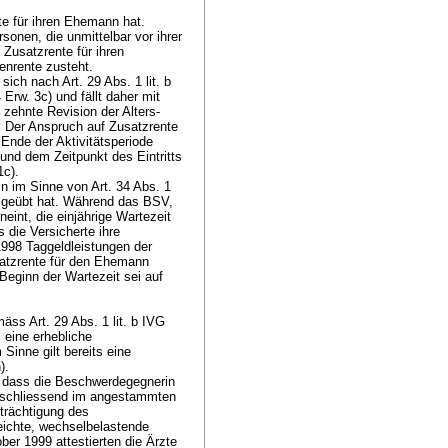
nte für ihren Ehemann hat.
sonen, die unmittelbar vor ihrer
 Zusatzrente für ihren
denrente zusteht.
t sich nach
Art. 29 Abs. 1 lit. b
rw. 3c) und fällt daher mit
zehnte Revision der Alters-
. Der Anspruch auf Zusatzrente
nde der Aktivitätsperiode
 und dem Zeitpunkt des Eintritts
1c).
rin im Sinne von
Art. 34 Abs. 1
ausgeübt hat. Während das BSV,
eint, die einjährige Wartezeit
die Versicherte ihre
1998 Taggeldleistungen der
satzrente für den Ehemann
eginn der Wartezeit sei auf
.
emäss
Art. 29 Abs. 1 lit. b IVG
m eine erhebliche
 Sinne gilt bereits eine
n).
n, dass die Beschwerdegegnerin
anschliessend im angestammten
nträchtigung des
leichte, wechselbelastende
ber 1999 attestierten die Ärzte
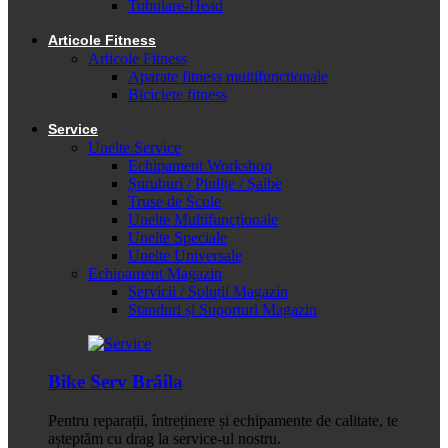
Tubulare-Head
Articole Fitness
Articole Fitness
Aparate fitness multifunctionale
Biciclete fitness
Service
Unelte Service
Echipament Workshop
Șuruburi / Piulițe / Șaibe
Truse de Scule
Unelte Multifuncționale
Unelte Speciale
Unelte Universale
Echipament Magazin
Servicii / Soluții Magazin
Standuri și Suporturi Magazin
Bike Serv Brăila
Pentru reparații, întreținere și echipamente de calitate, te
așteptăm cu drag la service-ul nostru.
==================================================
> _Task details_
Where a line of the entries contains the word "eine", copy that line.

> _Solved exercise_
m eine erhebliche
 Sinne gilt bereits eine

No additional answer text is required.